YTD M&A Recap – Deal Volume Up, But a Long Way to Go
There is considerable buzz in the marketplace about activity, with rumors abounding about potential public government and defense firms exploring strategic alternatives (e.g., Mercury Systems), as well as an expectation of continued divestitures (e.g., QinetiQ’s divestiture of its U.S. Services Division), as companies realign and refocus their growth strategies. Additionally, temporary clarity around the budget has helped to mitigate the lingering uncertainty around future spending which, among other things, hindered deal activity in 2013. However, despite the buzz, the number of deals consummated remains below historical levels.
There are several notable trends in government technology solutions M&A for January – April 2013 and 2014. There have been 24 announced transactions in 2014, as compared to 18 during the same period of time in 2013. Viewed on a standalone basis, an additional six deals one-third of the way through 2014 may not seem hugely significant; however, it is certainly worth noting the timing of such deals when viewed on a year-over-year basis.

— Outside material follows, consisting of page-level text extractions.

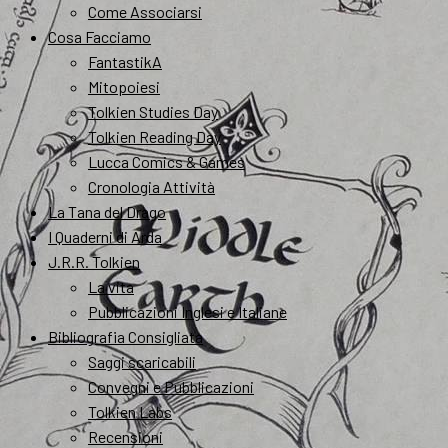
Come Associarsi
Cosa Facciamo
FantastikA
Mitopoiesi
Tolkien Studies Day
Tolkien Reading Day
Lucca Comics & Games
Cronologia Attività
La Tana del Drago
I Quaderni di Arda
J.R.R. Tolkien
La vita
Pubblicazioni Inglesi e Italiane
Bibliografia Consigliata
Saggi scaricabili
Convegni e Pubblicazioni
Tolkien Labs
Recensioni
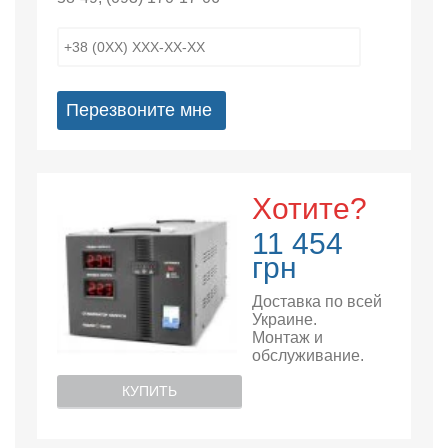
Перезвоните мне
Хотите?
11 454
грн
Доставка по всей
Украине.
Монтаж и
обслуживание.
КУПИТЬ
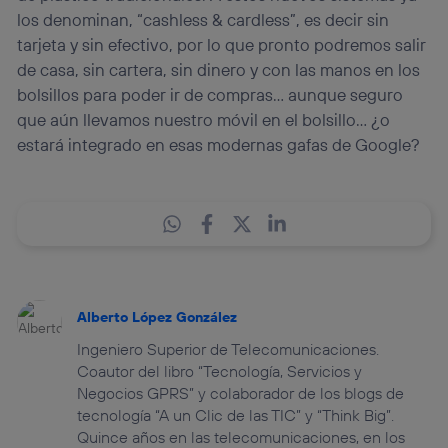
los denominan, “cashless & cardless”, es decir sin
tarjeta y sin efectivo, por lo que pronto podremos salir
de casa, sin cartera, sin dinero y con las manos en los
bolsillos para poder ir de compras… aunque seguro
que aún llevamos nuestro móvil en el bolsillo… ¿o
estará integrado en esas modernas gafas de Google?
Alberto López González
Ingeniero Superior de Telecomunicaciones.
Coautor del libro “Tecnología, Servicios y
Negocios GPRS” y colaborador de los blogs de
tecnología “A un Clic de las TIC” y “Think Big”.
Quince años en las telecomunicaciones, en los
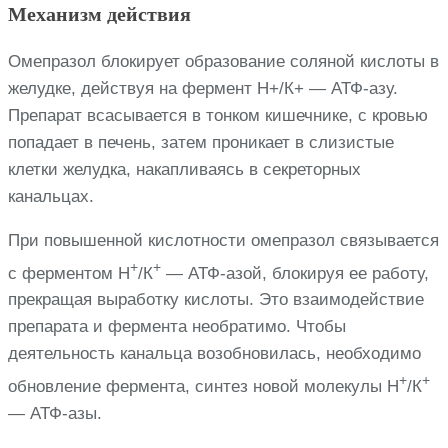
Механизм действия
Омепразол блокирует образование соляной кислоты в
желудке, действуя на фермент Н+/К+ — АТФ-азу.
Препарат всасывается в тонком кишечнике, с кровью
попадает в печень, затем проникает в слизистые
клетки желудка, накапливаясь в секреторных
канальцах.
При повышенной кислотности омепразол связывается
+
+
с ферментом Н
/К
— АТФ-азой, блокируя ее работу,
прекращая выработку кислоты. Это взаимодействие
препарата и фермента необратимо. Чтобы
деятельность канальца возобновилась, необходимо
+
+
обновление фермента, синтез новой молекулы Н
/К
— АТФ-азы.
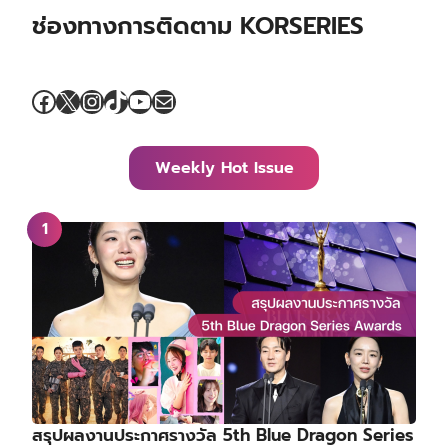
ช่องทางการติดตาม KORSERIES
Facebook
X
Instagram
TikTok
YouTube
Mail
Weekly Hot Issue
สรุปผลงานประกาศรางวัล 5th Blue Dragon Series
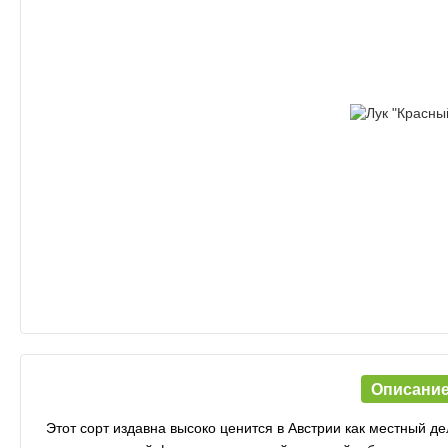
Описани
Этот сорт издавна высоко ценится в Австрии как местный д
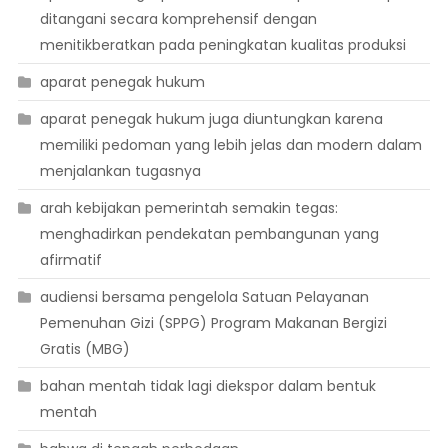
ditangani secara komprehensif dengan
menitikberatkan pada peningkatan kualitas produksi
aparat penegak hukum
aparat penegak hukum juga diuntungkan karena
memiliki pedoman yang lebih jelas dan modern dalam
menjalankan tugasnya
arah kebijakan pemerintah semakin tegas:
menghadirkan pendekatan pembangunan yang
afirmatif
audiensi bersama pengelola Satuan Pelayanan
Pemenuhan Gizi (SPPG) Program Makanan Bergizi
Gratis (MBG)
bahan mentah tidak lagi diekspor dalam bentuk
mentah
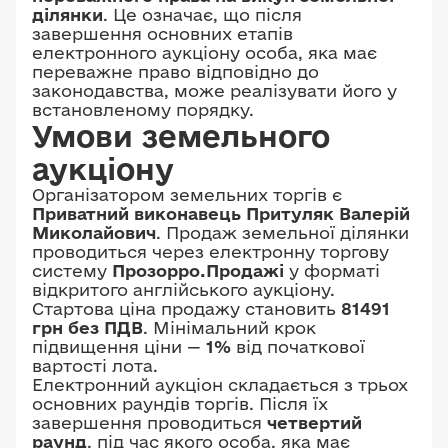
ділянки
. Це означає, що після
завершення основних етапів
електронного аукціону особа, яка має
переважне право відповідно до
законодавства, може реалізувати його у
встановленому порядку.
Умови земельного
аукціону
Організатором земельних торгів є
Приватний виконавець Притуляк Валерій
Миколайович
. Продаж земельної ділянки
проводиться через електронну торгову
систему
Прозорро.Продажі
у форматі
відкритого англійського аукціону.
Стартова ціна продажу становить
81491
грн без ПДВ
. Мінімальний крок
підвищення ціни —
1%
від початкової
вартості лота.
Електронний аукціон складається з трьох
основних раундів торгів. Після їх
завершення проводиться
четвертий
раунд
, під час якого особа, яка має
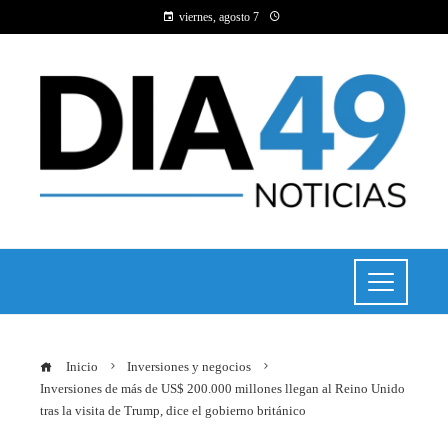
viernes, agosto 7
Inicio
Inversiones y negocios
Inversiones de más de US$ 200.000 millones llegan al Reino Unido
tras la visita de Trump, dice el gobierno británico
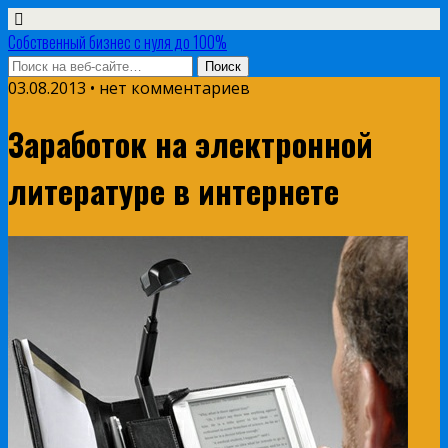
Собственный бизнес с нуля до 100%
03.08.2013 • нет комментариев
Заработок на электронной
литературе в интернете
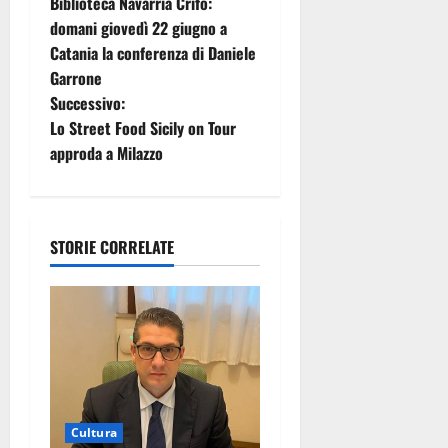
Biblioteca Navarria Crifò:
a
domani giovedì 22 giugno a
Catania la conferenza di Daniele
v
Garrone
i
Successivo:
Lo Street Food Sicily on Tour
g
approda a Milazzo
a
z
STORIE CORRELATE
i
o
n
e
Cultura
a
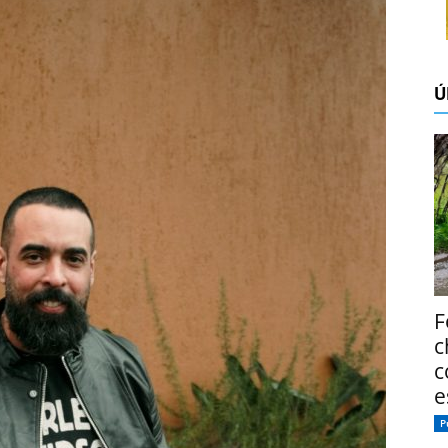
Ú
F
c
c
e
P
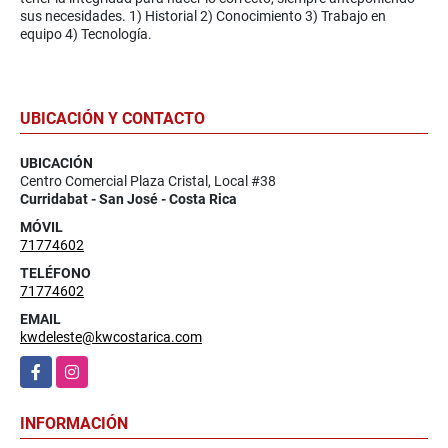
sus necesidades. 1) Historial 2) Conocimiento 3) Trabajo en
equipo 4) Tecnología.
UBICACIÓN Y CONTACTO
UBICACIÓN
Centro Comercial Plaza Cristal, Local #38
Curridabat - San José - Costa Rica
MÓVIL
71774602
TELÉFONO
71774602
EMAIL
kwdeleste@kwcostarica.com
Facebook
Instagram
INFORMACIÓN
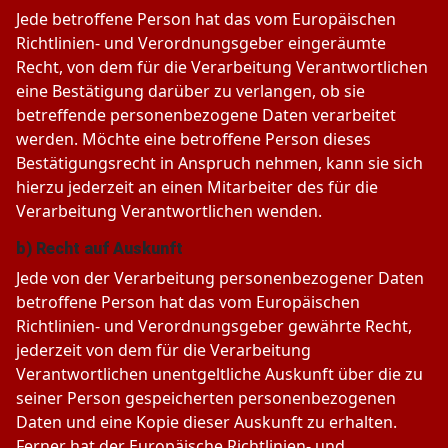
Jede betroffene Person hat das vom Europäischen
Richtlinien- und Verordnungsgeber eingeräumte
Recht, von dem für die Verarbeitung Verantwortlichen
eine Bestätigung darüber zu verlangen, ob sie
betreffende personenbezogene Daten verarbeitet
werden. Möchte eine betroffene Person dieses
Bestätigungsrecht in Anspruch nehmen, kann sie sich
hierzu jederzeit an einen Mitarbeiter des für die
Verarbeitung Verantwortlichen wenden.
b) Recht auf Auskunft
Jede von der Verarbeitung personenbezogener Daten
betroffene Person hat das vom Europäischen
Richtlinien- und Verordnungsgeber gewährte Recht,
jederzeit von dem für die Verarbeitung
Verantwortlichen unentgeltliche Auskunft über die zu
seiner Person gespeicherten personenbezogenen
Daten und eine Kopie dieser Auskunft zu erhalten.
Ferner hat der Europäische Richtlinien- und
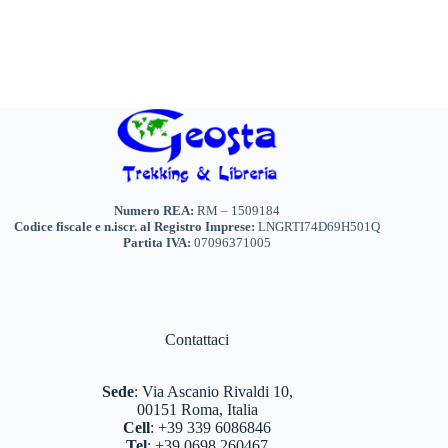
Numero REA:
RM – 1509184
Codice fiscale e n.iscr. al Registro Imprese:
LNGRTI74D69H501Q
Partita IVA:
07096371005
Contattaci
Sede
:
Via Ascanio Rivaldi 10,
00151 Roma, Italia
Cell
:
+39 339 6086846
Tel
:
+39 0698 260467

Of the 18 deals in January – April 2013, nine were announced during January. With the significant push to market experienced in 2012 for tax reasons, it’s safe to assume this number is a bit inflated, as several deals spilled over into 2013. Given that context, the pickup shown in 2014 looks markedly stronger –February – April activity is up more than 100%, with other deals in the market nearing completion.
Another positive sign for government M&A can be seen in the types of acquirers active in the marketplace. While 2013 primarily saw privately owned companies active on the M&A front (public defense and government technology companies accounted for less than 20% of acquisitions), the first four months of 2014 have shown a pickup in public buyers as well. Of the 24 acquisitions referenced above, 8 of these (33%) have involved a public buyer – notable examples include ManTech’s acquisition of VA T4 contract holder 7Delta; Jacobs Engineering acquiring expertise in classified communications systems via Verizon’s Federal Network Services business; and Sapient increasing its government presence through its purchase of OnPoint Consulting.
While each of these trends suggest an improved year of M&A, it’s important to note there is still a long way to go. Additionally, while annualized deal volume of ~74 transactions would show a nice uptick relative to 2013’s activity, it still falls short of the ~85 – 100 deals which had been the norm for government technology solutions M&A for the previous 10 – 15 years.